**** Records shown ****
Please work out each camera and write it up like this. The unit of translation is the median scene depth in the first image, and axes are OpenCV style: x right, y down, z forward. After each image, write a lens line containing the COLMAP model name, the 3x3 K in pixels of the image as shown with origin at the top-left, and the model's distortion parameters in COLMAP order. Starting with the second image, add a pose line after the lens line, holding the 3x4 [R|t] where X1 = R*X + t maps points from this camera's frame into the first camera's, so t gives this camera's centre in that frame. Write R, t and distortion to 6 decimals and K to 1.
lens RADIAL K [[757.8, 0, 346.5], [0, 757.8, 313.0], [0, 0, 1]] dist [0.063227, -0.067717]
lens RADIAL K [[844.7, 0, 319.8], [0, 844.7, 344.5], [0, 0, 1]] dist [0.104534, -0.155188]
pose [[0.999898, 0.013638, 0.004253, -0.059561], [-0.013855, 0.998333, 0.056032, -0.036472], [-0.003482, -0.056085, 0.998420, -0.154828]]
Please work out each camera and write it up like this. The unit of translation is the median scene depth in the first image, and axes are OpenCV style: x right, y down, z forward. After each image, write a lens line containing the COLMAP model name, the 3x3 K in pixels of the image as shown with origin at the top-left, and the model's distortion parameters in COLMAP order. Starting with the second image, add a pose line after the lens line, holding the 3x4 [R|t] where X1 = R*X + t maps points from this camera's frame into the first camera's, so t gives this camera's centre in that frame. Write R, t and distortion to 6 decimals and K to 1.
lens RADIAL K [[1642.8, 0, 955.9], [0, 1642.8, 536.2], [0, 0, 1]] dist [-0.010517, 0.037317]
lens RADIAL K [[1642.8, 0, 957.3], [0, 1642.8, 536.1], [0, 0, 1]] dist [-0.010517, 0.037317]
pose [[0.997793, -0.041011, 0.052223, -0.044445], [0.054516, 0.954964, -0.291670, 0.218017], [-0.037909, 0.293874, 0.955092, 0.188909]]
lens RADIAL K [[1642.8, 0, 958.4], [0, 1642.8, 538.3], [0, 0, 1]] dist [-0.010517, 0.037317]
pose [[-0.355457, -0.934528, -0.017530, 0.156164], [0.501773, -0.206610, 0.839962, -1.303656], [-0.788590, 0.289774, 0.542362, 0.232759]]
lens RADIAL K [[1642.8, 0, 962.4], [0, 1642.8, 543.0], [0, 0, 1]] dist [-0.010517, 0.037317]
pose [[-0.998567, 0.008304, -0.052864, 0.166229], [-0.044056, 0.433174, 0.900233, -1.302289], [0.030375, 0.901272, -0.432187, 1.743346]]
****
* _Prompt_
Please copy out the records exactly as they appear.

* _Output_
Please work out each camera and write it up like this. The unit of translation is the median scene depth in the first image, and axes are OpenCV style: x right, y down, z forward. After each image, write a lens line containing the COLMAP model name, the 3x3 K in pixels of the image as shown with origin at the top-left, and the model's distortion parameters in COLMAP order. Starting with the second image, add a pose line after the lens line, holding the 3x4 [R|t] where X1 = R*X + t maps points from this camera's frame into the first camera's, so t gives this camera's centre in that frame. Write R, t and distortion to 6 decimals and K to 1.
lens RADIAL K [[757.8, 0, 346.5], [0, 757.8, 313.0], [0, 0, 1]] dist [0.063227, -0.067717]
lens RADIAL K [[844.7, 0, 319.8], [0, 844.7, 344.5], [0, 0, 1]] dist [0.104534, -0.155188]
pose [[0.999898, 0.013638, 0.004253, -0.059561], [-0.013855, 0.998333, 0.056032, -0.036472], [-0.003482, -0.056085, 0.998420, -0.154828]]
Please work out each camera and write it up like this. The unit of translation is the median scene depth in the first image, and axes are OpenCV style: x right, y down, z forward. After each image, write a lens line containing the COLMAP model name, the 3x3 K in pixels of the image as shown with origin at the top-left, and the model's distortion parameters in COLMAP order. Starting with the second image, add a pose line after the lens line, holding the 3x4 [R|t] where X1 = R*X + t maps points from this camera's frame into the first camera's, so t gives this camera's centre in that frame. Write R, t and distortion to 6 decimals and K to 1.
lens RADIAL K [[1642.8, 0, 955.9], [0, 1642.8, 536.2], [0, 0, 1]] dist [-0.010517, 0.037317]
lens RADIAL K [[1642.8, 0, 957.3], [0, 1642.8, 536.1], [0, 0, 1]] dist [-0.010517, 0.037317]
pose [[0.997793, -0.041011, 0.052223, -0.044445], [0.054516, 0.954964, -0.291670, 0.218017], [-0.037909, 0.293874, 0.955092, 0.188909]]
lens RADIAL K [[1642.8, 0, 958.4], [0, 1642.8, 538.3], [0, 0, 1]] dist [-0.010517, 0.037317]
pose [[-0.355457, -0.934528, -0.017530, 0.156164], [0.501773, -0.206610, 0.839962, -1.303656], [-0.788590, 0.289774, 0.542362, 0.232759]]
lens RADIAL K [[1642.8, 0, 962.4], [0, 1642.8, 543.0], [0, 0, 1]] dist [-0.010517, 0.037317]
pose [[-0.998567, 0.008304, -0.052864, 0.166229], [-0.044056, 0.433174, 0.900233, -1.302289], [0.030375, 0.901272, -0.432187, 1.743346]]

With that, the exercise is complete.